Miyazaki is particularly praised for his treatment of female protagonists, who are allowed to simply be young children, in all of its messiness and unbridled delight, in a world that often forces girls to mature faster than their male counterparts. Miyazaki is well aware of the insensitive, dismissive, and sometimes even predatory manner in which the world treats its young girls. A character like Kiki or Mei becoming more self aware in a callous world perhaps holds weightier truths and consequences than if they were written as young boys. Like the Western world, gender roles in Japan are also determined by a palpably patriarchal society. For the innocence and wonder of childhood to be interrupted for girls by the impeding realization of this inequality in a way that young boys aren’t compulsively concerned with, means that Kiki’s depression or Mei’s desperation are informed by a world that is not merely objectively cruel, but is actively cruel to their characters specifically. Miyazaki’s characters must grapple with pressures to be versions of young women that society deems acceptable, perhaps falling into internalized patterns of submission and passivity, or otherwise fighting criticisms of being too emotional, too needy, or too outspoken.

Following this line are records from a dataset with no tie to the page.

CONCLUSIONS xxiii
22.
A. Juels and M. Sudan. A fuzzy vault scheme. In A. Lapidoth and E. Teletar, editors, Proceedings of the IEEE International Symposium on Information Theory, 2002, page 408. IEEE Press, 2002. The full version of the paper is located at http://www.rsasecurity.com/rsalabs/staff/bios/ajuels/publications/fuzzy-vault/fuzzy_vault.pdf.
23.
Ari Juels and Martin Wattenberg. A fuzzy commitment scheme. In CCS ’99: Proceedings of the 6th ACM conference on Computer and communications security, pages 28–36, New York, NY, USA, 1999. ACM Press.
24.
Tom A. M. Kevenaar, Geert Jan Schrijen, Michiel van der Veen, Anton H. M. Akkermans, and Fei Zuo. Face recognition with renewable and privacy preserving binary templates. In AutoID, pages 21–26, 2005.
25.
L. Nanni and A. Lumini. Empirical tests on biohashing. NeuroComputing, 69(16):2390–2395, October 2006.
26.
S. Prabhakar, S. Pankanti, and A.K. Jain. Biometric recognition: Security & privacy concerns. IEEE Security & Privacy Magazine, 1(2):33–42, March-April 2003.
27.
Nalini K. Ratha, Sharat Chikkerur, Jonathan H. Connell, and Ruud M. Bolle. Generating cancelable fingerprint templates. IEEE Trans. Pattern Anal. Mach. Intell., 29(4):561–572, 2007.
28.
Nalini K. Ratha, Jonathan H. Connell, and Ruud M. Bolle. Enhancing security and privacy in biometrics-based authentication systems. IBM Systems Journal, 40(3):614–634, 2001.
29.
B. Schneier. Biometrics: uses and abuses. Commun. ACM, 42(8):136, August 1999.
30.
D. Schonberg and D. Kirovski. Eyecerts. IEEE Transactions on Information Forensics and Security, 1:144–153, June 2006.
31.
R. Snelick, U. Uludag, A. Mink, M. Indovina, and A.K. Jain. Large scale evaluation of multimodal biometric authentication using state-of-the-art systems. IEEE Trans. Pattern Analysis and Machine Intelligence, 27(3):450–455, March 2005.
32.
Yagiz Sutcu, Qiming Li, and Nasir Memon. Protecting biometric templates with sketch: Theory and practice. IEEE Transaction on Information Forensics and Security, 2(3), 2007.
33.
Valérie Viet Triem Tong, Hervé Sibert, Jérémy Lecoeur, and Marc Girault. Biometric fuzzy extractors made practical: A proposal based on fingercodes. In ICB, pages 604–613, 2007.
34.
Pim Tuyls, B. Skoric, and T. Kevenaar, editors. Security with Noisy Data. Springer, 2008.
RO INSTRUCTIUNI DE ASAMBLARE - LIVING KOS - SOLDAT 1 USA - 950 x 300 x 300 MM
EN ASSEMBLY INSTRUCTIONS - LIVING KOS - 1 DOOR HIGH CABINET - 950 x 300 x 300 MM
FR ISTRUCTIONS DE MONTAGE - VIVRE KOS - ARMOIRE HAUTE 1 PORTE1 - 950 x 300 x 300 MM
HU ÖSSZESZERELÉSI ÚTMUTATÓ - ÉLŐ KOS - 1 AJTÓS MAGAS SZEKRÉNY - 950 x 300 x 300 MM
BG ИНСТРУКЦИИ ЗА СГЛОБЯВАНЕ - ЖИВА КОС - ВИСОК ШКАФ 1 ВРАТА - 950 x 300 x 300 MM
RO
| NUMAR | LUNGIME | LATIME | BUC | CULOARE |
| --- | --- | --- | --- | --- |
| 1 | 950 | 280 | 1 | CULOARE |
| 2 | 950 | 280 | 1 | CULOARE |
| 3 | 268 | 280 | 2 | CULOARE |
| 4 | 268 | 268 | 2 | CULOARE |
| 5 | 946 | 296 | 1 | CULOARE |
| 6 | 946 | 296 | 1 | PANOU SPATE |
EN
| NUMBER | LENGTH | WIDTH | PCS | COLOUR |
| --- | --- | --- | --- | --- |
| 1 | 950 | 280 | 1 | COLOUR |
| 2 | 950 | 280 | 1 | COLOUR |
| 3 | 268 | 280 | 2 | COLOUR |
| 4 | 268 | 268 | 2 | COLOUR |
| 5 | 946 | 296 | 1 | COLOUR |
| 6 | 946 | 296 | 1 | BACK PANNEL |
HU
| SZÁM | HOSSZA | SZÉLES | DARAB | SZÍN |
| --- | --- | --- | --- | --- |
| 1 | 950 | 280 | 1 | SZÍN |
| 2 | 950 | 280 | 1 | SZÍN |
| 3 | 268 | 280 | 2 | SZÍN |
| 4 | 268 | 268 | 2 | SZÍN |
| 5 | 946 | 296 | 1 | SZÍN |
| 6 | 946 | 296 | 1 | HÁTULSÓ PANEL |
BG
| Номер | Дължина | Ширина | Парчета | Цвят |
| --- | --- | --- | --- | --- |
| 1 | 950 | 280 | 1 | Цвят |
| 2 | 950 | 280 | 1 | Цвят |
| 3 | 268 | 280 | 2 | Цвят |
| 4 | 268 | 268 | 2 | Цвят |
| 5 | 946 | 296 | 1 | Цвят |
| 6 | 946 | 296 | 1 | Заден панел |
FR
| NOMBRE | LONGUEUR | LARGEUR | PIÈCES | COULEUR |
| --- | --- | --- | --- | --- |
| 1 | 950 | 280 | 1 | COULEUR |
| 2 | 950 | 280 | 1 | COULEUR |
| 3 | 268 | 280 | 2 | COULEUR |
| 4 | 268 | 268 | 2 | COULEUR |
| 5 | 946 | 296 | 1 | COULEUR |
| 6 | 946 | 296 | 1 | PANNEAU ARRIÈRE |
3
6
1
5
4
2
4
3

While Miyazaki implies the condition of this world, he nonetheless distinctly champions girlhood for all that it is—beautiful, confusing, painful, and transcendent. The girls of both films are quiet heroes, deciding to revel in the wonder and adventure of life even when such a journey does not always seem to be reserved for them.
Both films are prepossessing in their beautiful, if subtly dark, portrayals of childhood, and especially girlhood. Miyazaki, who grew up amidst the destruction and global terror of World War II, does not deny the harshness which his young protagonists might encounter, but consistently provides them with reminders of all that is still good in the world, and allows them to cherish these moments and rewards them for doing so, making them more perceptive and even enlightened young adults.